# TASK BRIEF:
Your answer is the line containing "where A is the final value of the investment." plus every line after it to the end of the data below, transcribed exactly and with nothing else.

BEGIN PROVIDED DATA

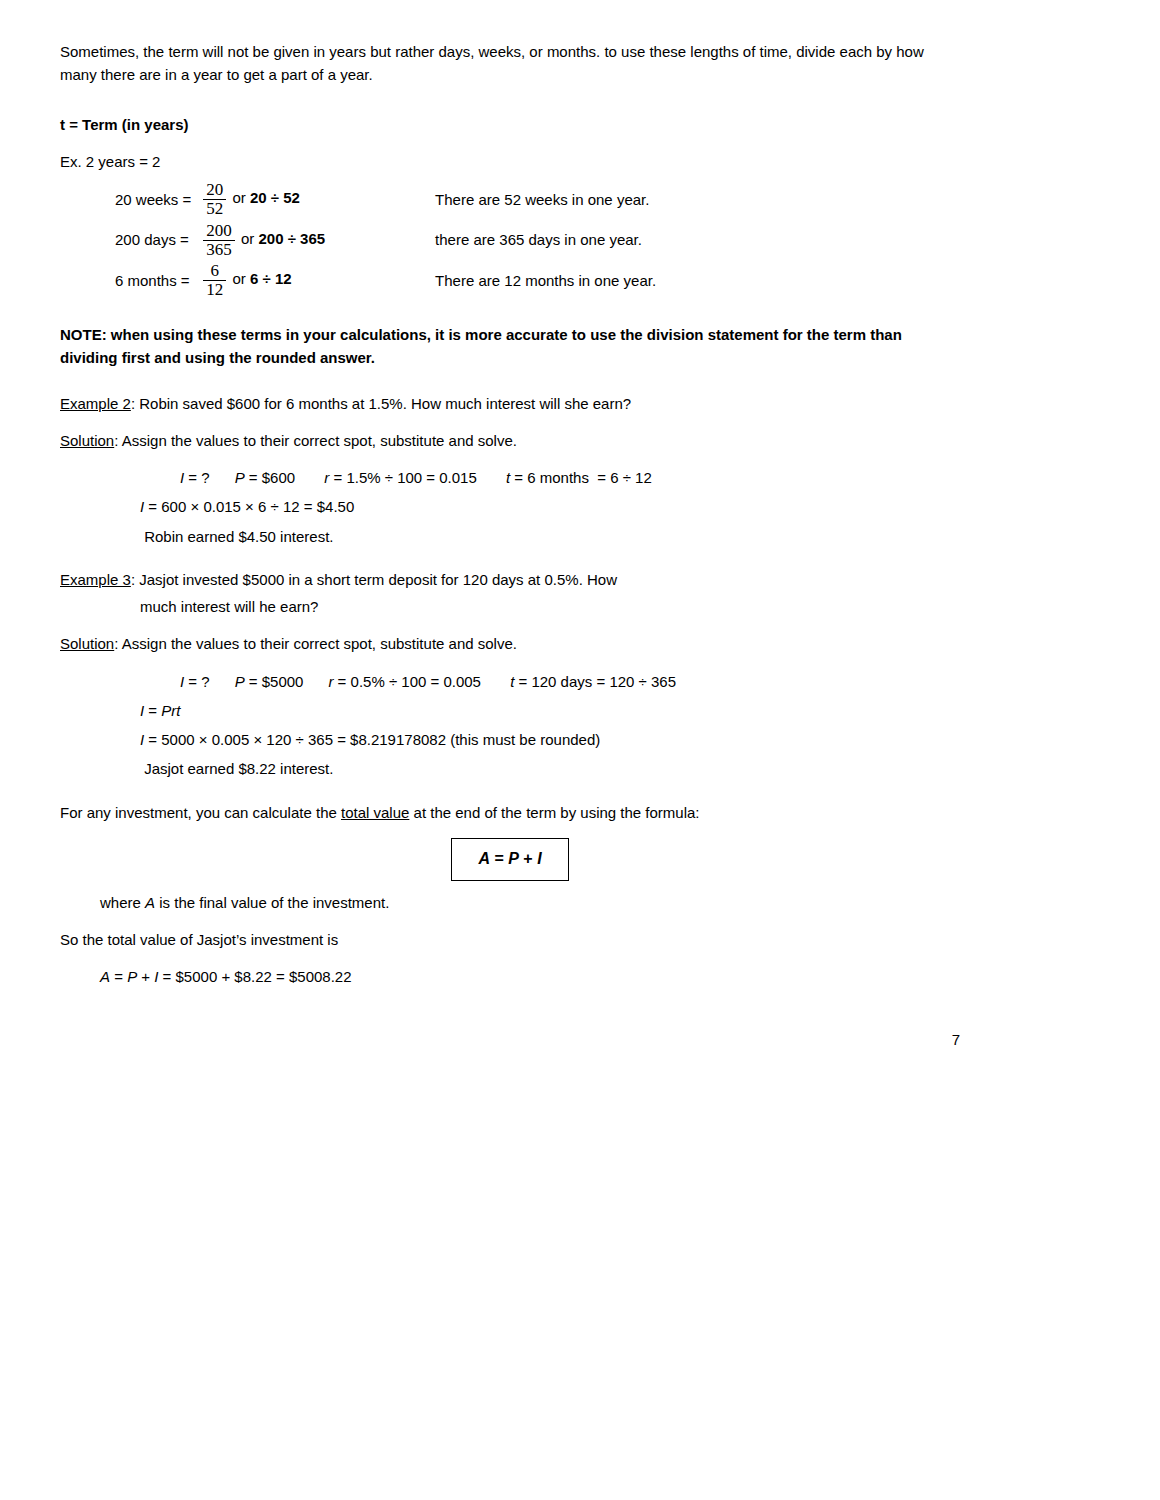Sometimes, the term will not be given in years but rather days, weeks, or months. to use these lengths of time, divide each by how many there are in a year to get a part of a year.
t = Term (in years)
Ex. 2 years = 2
| 20 weeks = | 20 52 or 20 ÷ 52 | There are 52 weeks in one year. |
| 200 days = | 200 365 or 200 ÷ 365 | there are 365 days in one year. |
| 6 months = | 6 12 or 6 ÷ 12 | There are 12 months in one year. |
NOTE: when using these terms in your calculations, it is more accurate to use the division statement for the term than dividing first and using the rounded answer.
Example 2: Robin saved $600 for 6 months at 1.5%. How much interest will she earn?
Solution: Assign the values to their correct spot, substitute and solve.
I = ? P = $600 r = 1.5% ÷ 100 = 0.015 t = 6 months = 6 ÷ 12
I = 600 × 0.015 × 6 ÷ 12 = $4.50
Robin earned $4.50 interest.
Example 3: Jasjot invested $5000 in a short term deposit for 120 days at 0.5%. How
much interest will he earn?
Solution: Assign the values to their correct spot, substitute and solve.
I = ? P = $5000 r = 0.5% ÷ 100 = 0.005 t = 120 days = 120 ÷ 365
I = Prt
I = 5000 × 0.005 × 120 ÷ 365 = $8.219178082 (this must be rounded)
Jasjot earned $8.22 interest.
For any investment, you can calculate the total value at the end of the term by using the formula:
A = P + I
where A is the final value of the investment.
So the total value of Jasjot’s investment is
A = P + I = $5000 + $8.22 = $5008.22
7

END PROVIDED DATA

# WRITTEN ANSWER:
where A is the final value of the investment.
So the total value of Jasjot’s investment is
A = P + I = $5000 + $8.22 = $5008.22
7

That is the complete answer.